Given the teeny tiny watch craze, I’m surprised the watch isn’t a bit smaller. But then I do keep reminding everybody that the teeny tiny watch crazy really doesn’t exist very far beyond the circle of hardcore watch enthusiasts. Noah is a “trendy” NYC brand, but they have a commercial objective. A medium size with a slightly chunky frame makes sense. If we really wanted to be purists here, we could ask to do away with the second hand. It would just be a cleaner look.

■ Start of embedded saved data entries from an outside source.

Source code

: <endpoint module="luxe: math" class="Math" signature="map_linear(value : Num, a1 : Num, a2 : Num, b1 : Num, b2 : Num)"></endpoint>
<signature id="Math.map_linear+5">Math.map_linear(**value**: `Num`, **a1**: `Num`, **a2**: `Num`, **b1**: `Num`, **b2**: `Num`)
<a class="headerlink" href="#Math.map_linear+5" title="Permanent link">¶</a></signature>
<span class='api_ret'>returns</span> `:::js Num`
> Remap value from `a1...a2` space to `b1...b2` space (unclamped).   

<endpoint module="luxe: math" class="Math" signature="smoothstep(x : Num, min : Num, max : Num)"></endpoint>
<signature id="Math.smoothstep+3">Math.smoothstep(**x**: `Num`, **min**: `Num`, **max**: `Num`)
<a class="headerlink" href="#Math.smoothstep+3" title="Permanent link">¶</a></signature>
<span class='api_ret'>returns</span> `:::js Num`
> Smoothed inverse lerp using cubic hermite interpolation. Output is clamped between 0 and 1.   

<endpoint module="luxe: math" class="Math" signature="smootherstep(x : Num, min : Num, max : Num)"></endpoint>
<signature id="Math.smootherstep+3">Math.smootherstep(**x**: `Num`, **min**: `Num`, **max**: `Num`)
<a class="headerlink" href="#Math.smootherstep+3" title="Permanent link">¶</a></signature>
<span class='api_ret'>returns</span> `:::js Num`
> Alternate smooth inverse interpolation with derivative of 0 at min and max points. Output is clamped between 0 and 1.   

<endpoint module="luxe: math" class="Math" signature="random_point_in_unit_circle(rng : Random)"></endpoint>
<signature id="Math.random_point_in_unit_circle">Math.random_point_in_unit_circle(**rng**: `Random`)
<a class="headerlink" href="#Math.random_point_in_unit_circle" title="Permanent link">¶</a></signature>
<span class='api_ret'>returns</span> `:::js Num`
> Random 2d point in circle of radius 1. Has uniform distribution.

I believe in this type of low-stakes collaboration model. In fact, I’m pretty sure if Stüssy or Palace made a watch in a similar vein to this – both of my early 20-something skate-wear/streetwear-obsessed brothers would be running to buy whichever one they could get. This is just more proof of dress watches permeating the wider market. And so, the high-low dress watch and sweatpants combo continues to march. Full speed ahead replica luxury watches.